Capital gains tax rates in the U.S. have fluctuated since they were introduced nearly a century ago, with maximum rates on long-term gains (assets held longer than one year) ranging from 77% in 1918 to as low as 15% from the last decade up through 2012. As a result of the American Taxpayer Relief Act of 2012, the top marginal tax rate on long-term capital gains income was bumped up to 20%, plus a 3.8% tax on unearned income was added to fund the Affordable Care Act and is imposed on those with an adjusted gross income of $200,000 or more (or married couples with $250,000 or more and filing jointly).

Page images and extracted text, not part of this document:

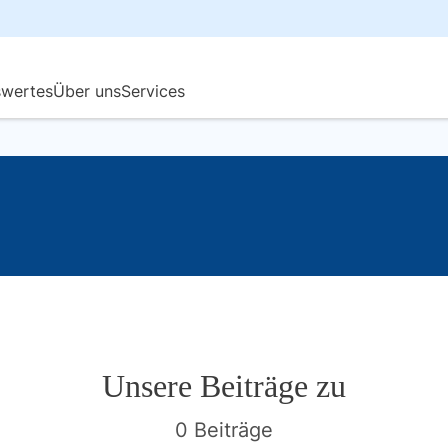
Unsere Beiträge zu
0 Beiträge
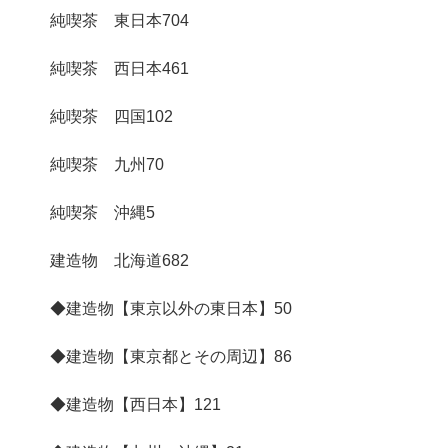
純喫茶 東日本
704
純喫茶 西日本
461
純喫茶 四国
102
純喫茶 九州
70
純喫茶 沖縄
5
建造物 北海道
682
◆建造物【東京以外の東日本】
50
◆建造物【東京都とその周辺】
86
◆建造物【西日本】
121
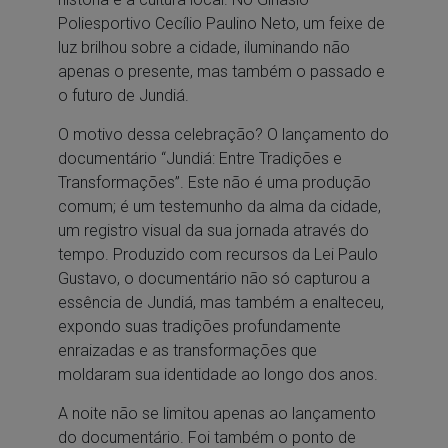
Poliesportivo Cecílio Paulino Neto, um feixe de
luz brilhou sobre a cidade, iluminando não
apenas o presente, mas também o passado e
o futuro de Jundiá.
O motivo dessa celebração? O lançamento do
documentário “Jundiá: Entre Tradições e
Transformações”. Este não é uma produção
comum;
é um testemunho da alma da cidade,
um registro visual da sua jornada através do
tempo. Produzido com recursos da Lei Paulo
Gustavo, o documentário não só capturou a
essência de Jundiá, mas também a enalteceu,
expondo suas tradições profundamente
enraizadas e as transformações que
moldaram sua identidade ao longo dos anos.
A noite não se limitou apenas ao lançamento
do documentário. Foi também o ponto de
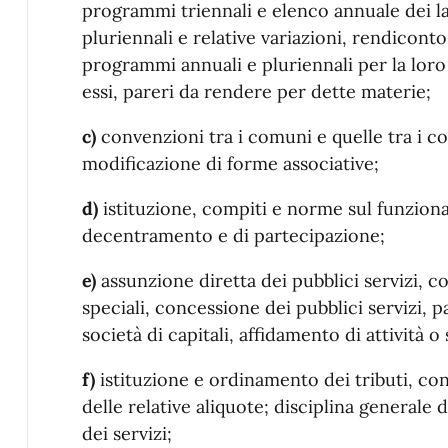
programmi triennali e elenco annuale dei lav
pluriennali e relative variazioni, rendiconto,
programmi annuali e pluriennali per la loro
essi, pareri da rendere per dette materie;
c)
convenzioni tra i comuni e quelle tra i c
modificazione di forme associative;
d)
istituzione, compiti e norme sul funzion
decentramento e di partecipazione;
e)
assunzione diretta dei pubblici servizi, co
speciali, concessione dei pubblici servizi, p
società di capitali, affidamento di attività
f)
istituzione e ordinamento dei tributi, co
delle relative aliquote; disciplina generale d
dei servizi;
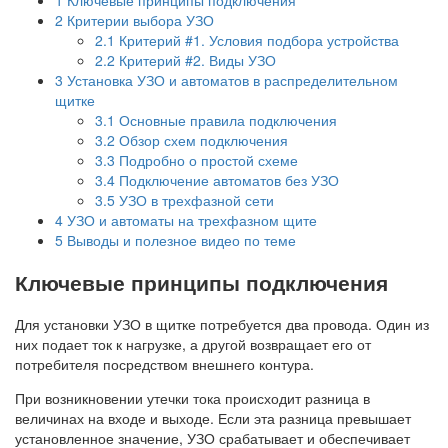
2
Критерии выбора УЗО
2.1
Критерий #1. Условия подбора устройства
2.2
Критерий #2. Виды УЗО
3
Установка УЗО и автоматов в распределительном
щитке
3.1
Основные правила подключения
3.2
Обзор схем подключения
3.3
Подробно о простой схеме
3.4
Подключение автоматов без УЗО
3.5
УЗО в трехфазной сети
4
УЗО и автоматы на трехфазном щите
5
Выводы и полезное видео по теме
Ключевые принципы подключения
Для установки УЗО в щитке потребуется два провода. Один из
них подает ток к нагрузке, а другой возвращает его от
потребителя посредством внешнего контура.
При возникновении утечки тока происходит разница в
величинах на входе и выходе. Если эта разница превышает
установленное значение, УЗО срабатывает и обеспечивает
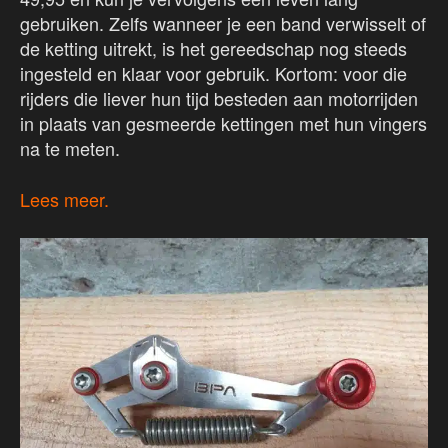
gebruiken. Zelfs wanneer je een band verwisselt of
de ketting uitrekt, is het gereedschap nog steeds
ingesteld en klaar voor gebruik. Kortom: voor die
rijders die liever hun tijd besteden aan motorrijden
in plaats van gesmeerde kettingen met hun vingers
na te meten.
Lees meer.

Capital gains income is also taxed at the state level, and some states come down harder than others. After taking into account the state deductibility of federal taxes and the phase-out of itemized deductions for high-income people, the top marginal tax rates on capital gains (combined federal and state) range from 25% in the nine states that don’t have a personal income tax to 33% in California, according to the Tax Foundation, an independent tax policy research organization in Washington, D.C.

The average rate in the U.S. is 28.7%, which is the sixth-highest rate in the industrialized world as represented by the 34 member nations of the Organization for Economic Co-operation and Development (OECD).

The Tax Foundation says the six states with the highest marginal tax rates on capital gains (California, New York, Oregon, Minnesota, New Jersey and Vermont), along with the District of Columbia, would make the top 10 list in a combined roster of all 50 states and the 34 OECD nations.

The Tax Foundation believes current capital gains rates in the U.S. put a heavy tax burden on saving and investment, as well as hinder economic growth. In a recent report, the organization posited that lowering taxes on capital income would reverse those effects by increasing investment and producing greater economic growth.

While such a conclusion will elicit amens from the anti-tax crowd, not everybody agrees with that premise. Warren Buffett, for one, wrote in a New York Times op-ed piece in 2012 that he didn’t see anyone forgo the investment opportunities he offered when he was managing funds during the 1950s and 1960s, when the maximum long-term capital gains rate was 25%.

And various studies from academia and the government haven’t found a concrete correlation between tax rates and economic growth. Two years ago, an economic analysis of the top tax rates since 1945 (both the top marginal tax rate and the top capital gains tax rate) by the Congressional Research Service, a legislative branch agency within the Library of Congress that works exclusively for the U.S. Congress, found no conclusive evidence to substantiate a clear relationship between the 65-year steady reduction in the top tax rates and economic growth. “Analysis of such data suggests the reduction in the top tax rates have had little association with saving, investment or productivity growth,” according to the study. “However, the top tax rate reductions appear to be associated with the increasing concentration of income at the top of the income distribution.”

Nobody likes to pay taxes. But in the emotionally charged debate over taxes, black-and-white conclusions often ignore the multiple shades of gray embedded in this complicated issue.